There are two ways to make highlights. One is to logical-or the value of the highlights you want into the character argument of an addch call, or any other output call that takes a chtype argument.
The other is to set the current-highlight value. This is logical-or'ed with any highlight you specify the first way. You do this with the functions attron, attroff, and attrset; see the manual pages for details. Color is a special kind of highlight. The package actually thinks in terms of color pairs, combinations of foreground and background colors. The sample code above sets up eight color pairs, all of the guaranteed-available colors on black. Note that each color pair is, in effect, given the name of its foreground color. Any other range of eight non-conflicting values could have been used as the first arguments of the init_pair values.
Once you've done an init_pair that creates color-pair N, you can use COLOR_PAIR(N) as a highlight that invokes that particular color combination. Note that COLOR_PAIR(N), for constant N, is itself a compile-time constant and can be used in initializers.
There is a freeware panels library available available for use withn curses that does a pretty good job of strengthening the overlapping-windows facilities.
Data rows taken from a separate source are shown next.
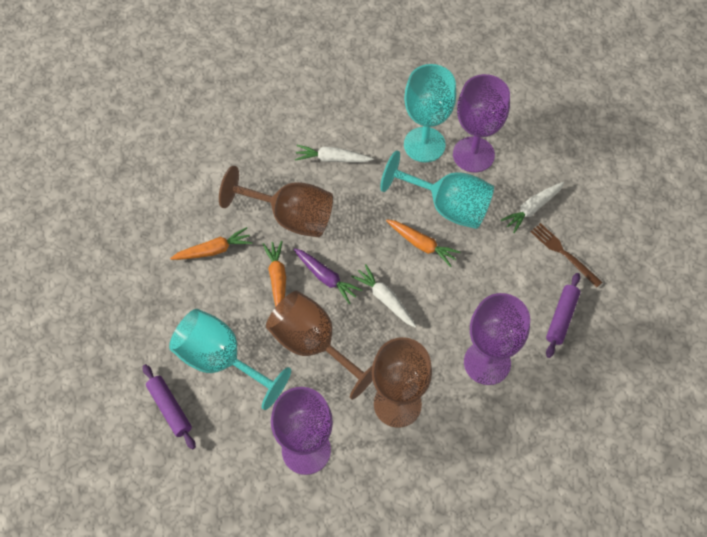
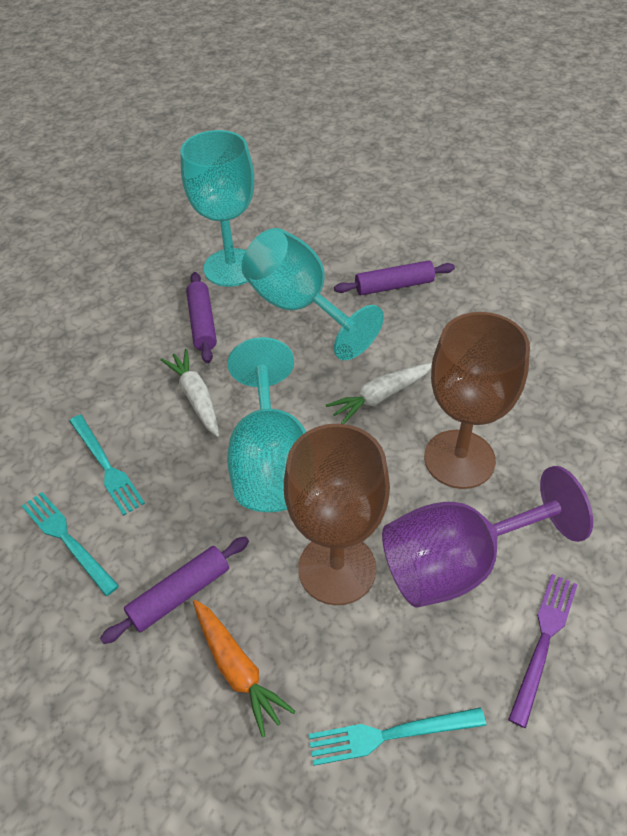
brown fork: [530,223,602,288] = 1 -> none = 0
brown goblet: [219,166,333,237] [266,291,373,400] [372,337,432,428] = 3 -> [284,424,390,605] [424,312,530,489] = 2
orange carrot: [170,227,252,260] [263,241,286,307] [386,220,461,267] = 3 -> [193,600,295,737] = 1
purple carrot: [293,248,362,304] = 1 -> none = 0
purple fork: none = 0 -> [508,574,578,728] = 1
purple goblet: [271,387,333,475] [453,74,510,172] [464,293,530,385] = 3 -> [382,466,593,608] = 1
purple rolling pin: [143,364,196,449] [546,273,580,358] = 2 -> [100,536,249,644] [186,272,217,363] [334,260,455,295] = 3
turquoise fork: none = 0 -> [22,492,119,596] [69,415,145,515] [309,707,486,766] = 3
white carrot: [295,145,373,162] [351,264,416,328] [501,182,564,233] = 3 -> [160,349,219,437] [326,363,432,424] = 2

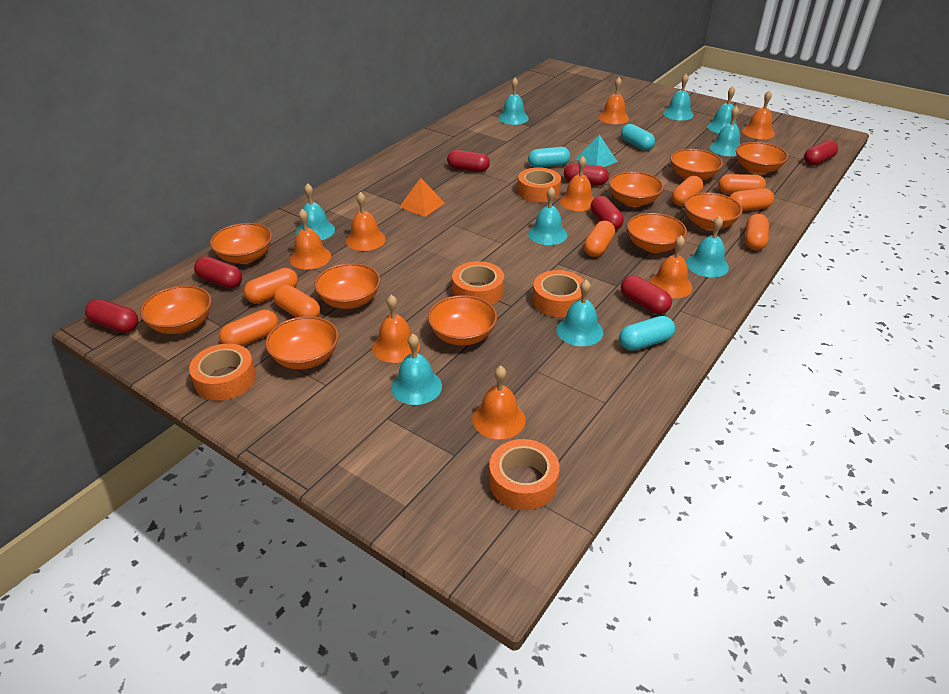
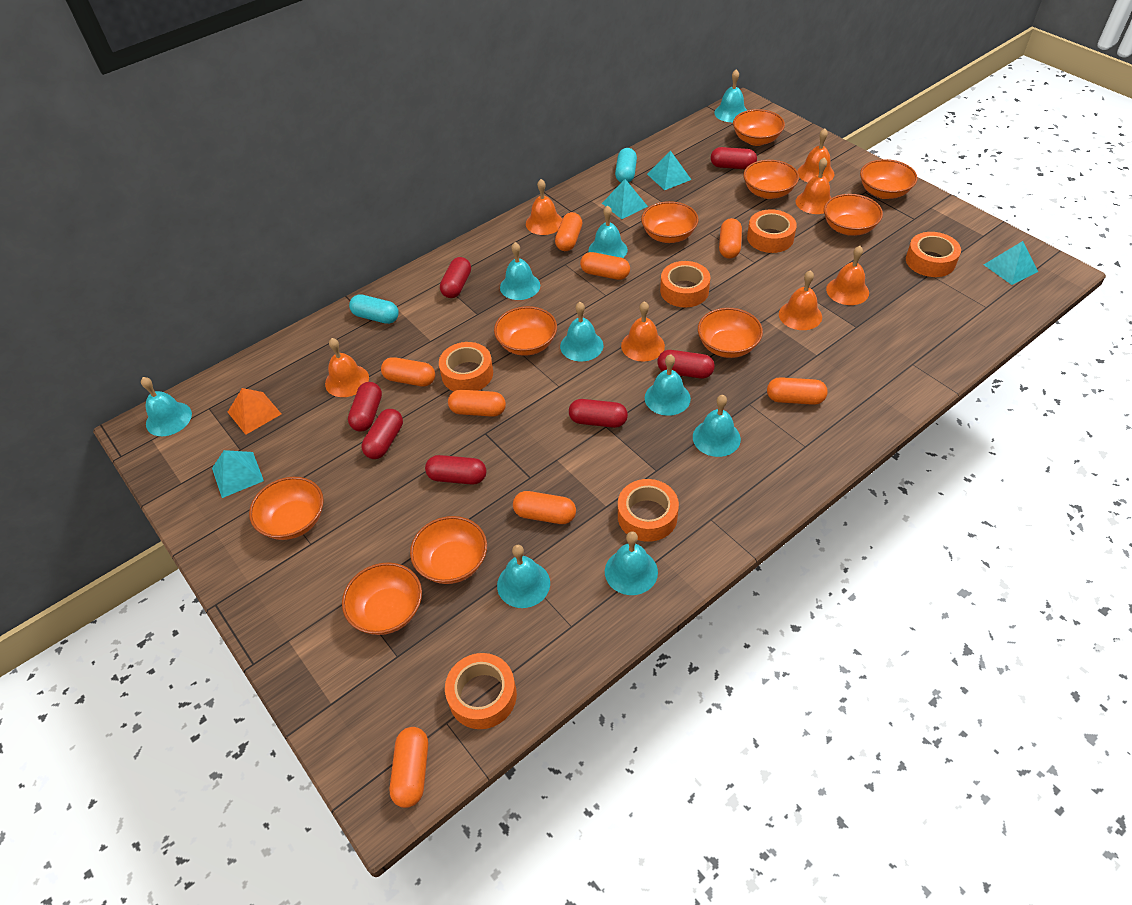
orange bell: [290,209,331,270] [346,192,386,251] [372,295,420,363] [472,366,526,439] [560,156,594,211] [599,77,629,124] [649,235,693,298] [742,90,775,139] = 8 -> [325,338,369,397] [526,179,562,235] [621,301,665,362] [779,270,822,330] [795,157,831,214] [797,128,834,182] [826,246,869,305] = 7
orange tape: [189,343,256,401] [452,261,504,305] [489,439,560,510] [518,167,561,203] [532,270,584,317] = 5 -> [439,342,493,391] [445,653,517,729] [618,479,679,542] [660,261,711,308] [747,209,797,253] [906,232,961,277] = 6
turquoise capsule: [528,147,570,168] [619,316,675,351] [621,124,655,151] = 3 -> [349,294,399,324] [615,148,637,183] = 2
turquoise pyramid: [576,134,617,167] = 1 -> [212,450,264,498] [602,179,648,219] [647,151,692,190] [984,241,1038,285] = 4

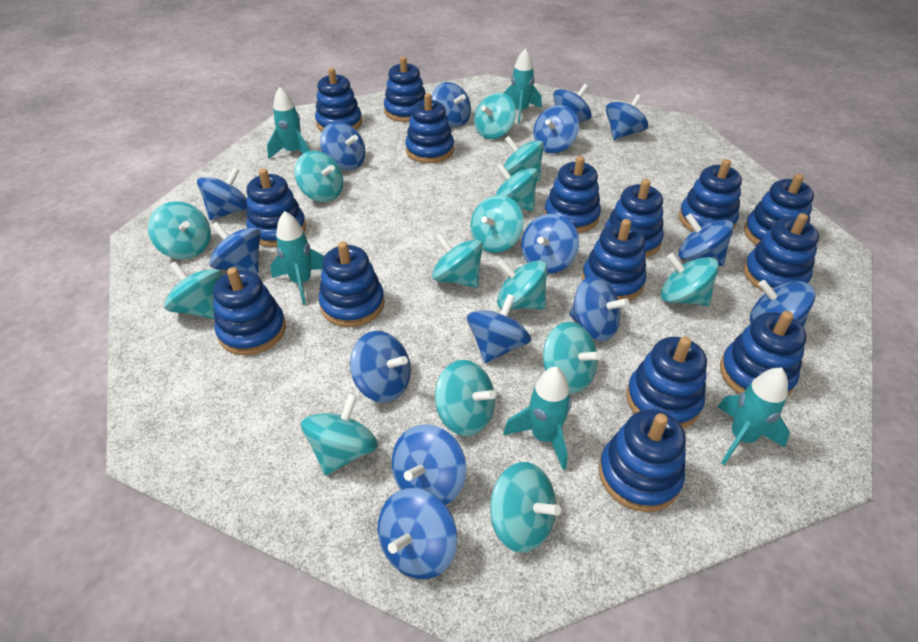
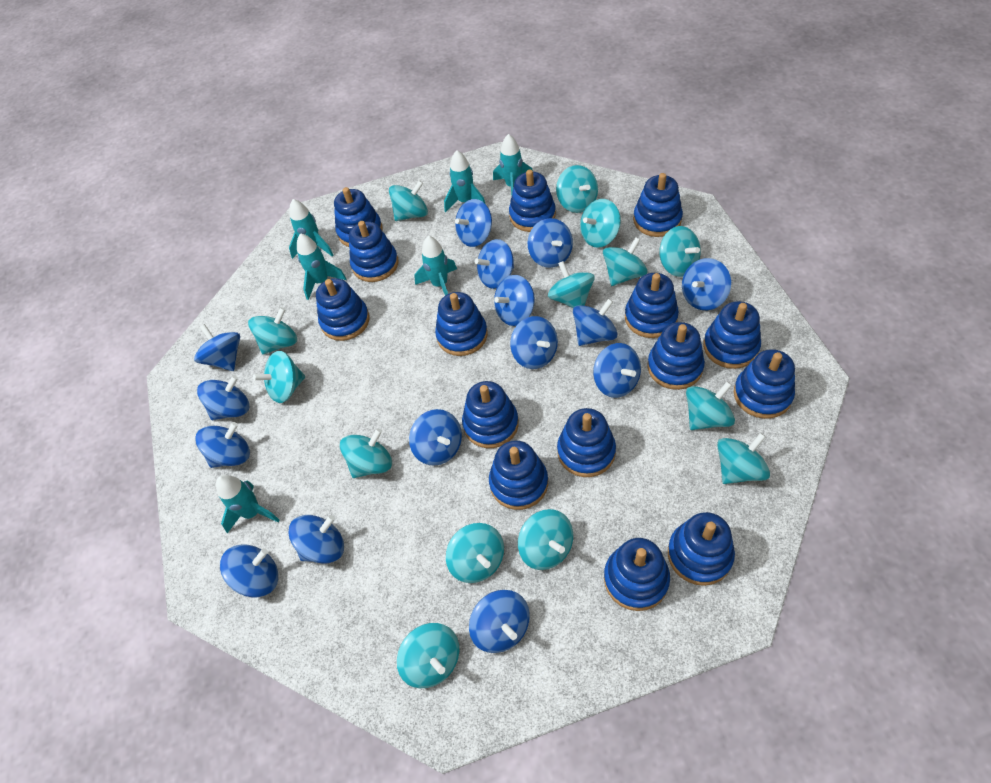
turquoise rocket: [267,87,310,159] [270,211,324,305] [503,367,571,470] [504,48,542,123] [718,368,790,465] = 5 -> [216,475,280,533] [289,199,334,259] [297,233,347,300] [414,236,457,295] [444,150,485,212] [493,134,533,196] = 6

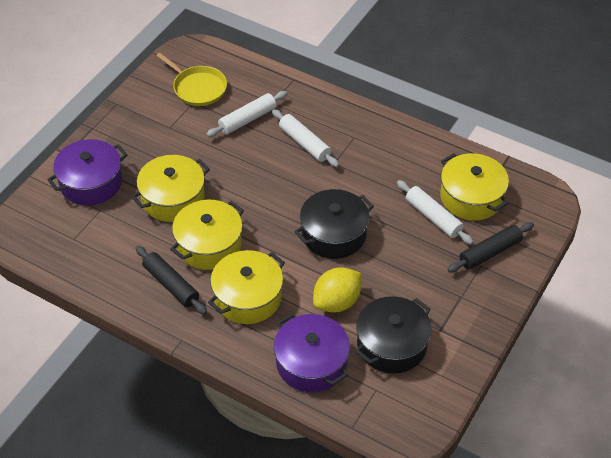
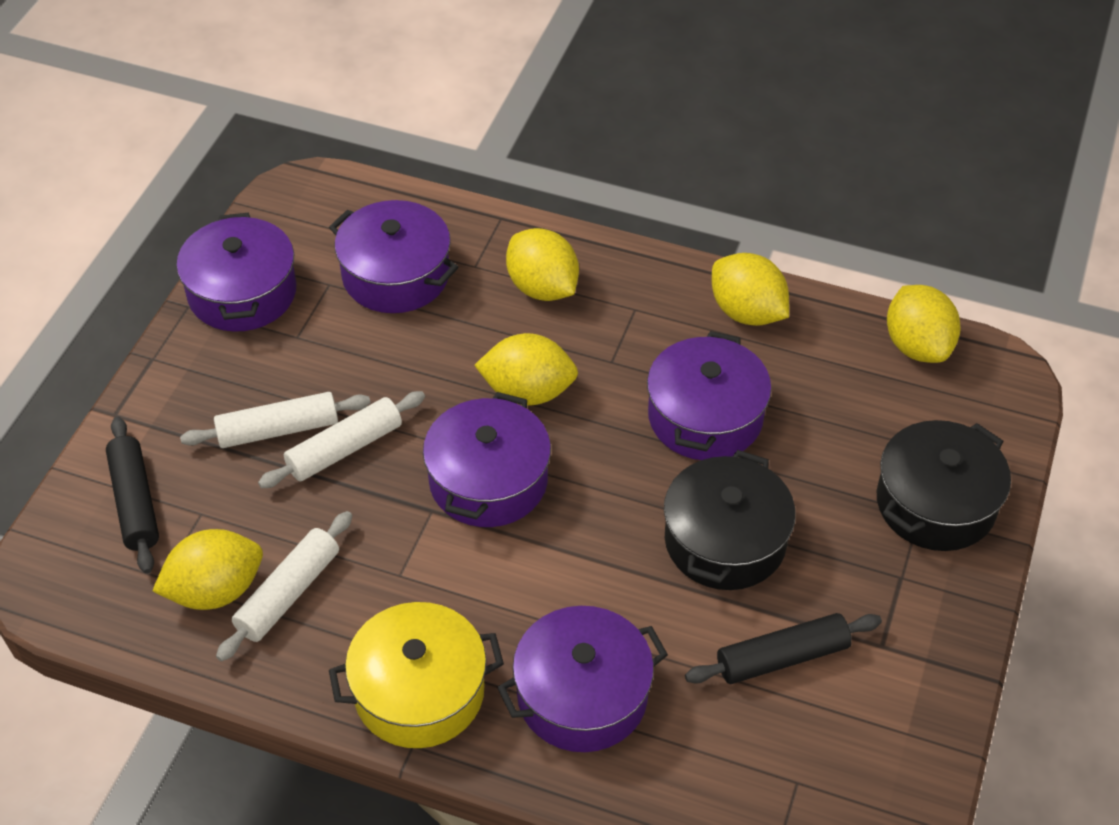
purple pot: [47,139,127,206] [274,313,350,392] = 2 -> [176,213,296,332] [329,200,459,313] [423,392,551,527] [497,606,668,752] [647,331,772,460] = 5
yellow lemon: [313,267,361,313] = 1 -> [152,529,263,610] [474,333,578,405] [506,228,579,301] [712,253,789,326] [887,285,961,363] = 5
yellow pan: [156,53,227,106] = 1 -> none = 0
yellow pot: [132,155,210,222] [170,200,244,270] [208,250,285,324] [440,153,509,221] = 4 -> [329,602,504,748] = 1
Try to avoid using the global variables LINES and COLS. Use getmaxyx() on the stdscr context instead. Reason: your code may be ported to run in an environment with window resizes, in which case several screens could be open with different sizes.
To leave ncurses mode, call endwin() as you would if you were intending to terminate the program. This will take the screen back to cooked mode; you can do your shell-out. When you want to return to ncurses mode, simply call refresh(). This will repaint the screen.
There is a boolean function, isendwin(), which code can use to test whether ncurses screen mode is active. It returns TRUE in the interval between an endwin() call and the following refresh(), FALSE otherwise.
At the moment, ncurses has no hooks that are specialized to help you do this, though future versions will probably have them.
At minimum, your SIGWINCH handler should do a clearok(), followed by a wrefresh() on each of your windows (or, equivalently but more efficiently, wnoutrefresh() on each one followed by doupdate()).
For each call, you will have to specify a terminal type and a pair of file pointers; each call will return a screen reference, and stdscr will be set to the last one allocated. You will switch between screens with the set_term call. Note that you will also have to call def_shell_mode and def_prog_mode on each tty yourself.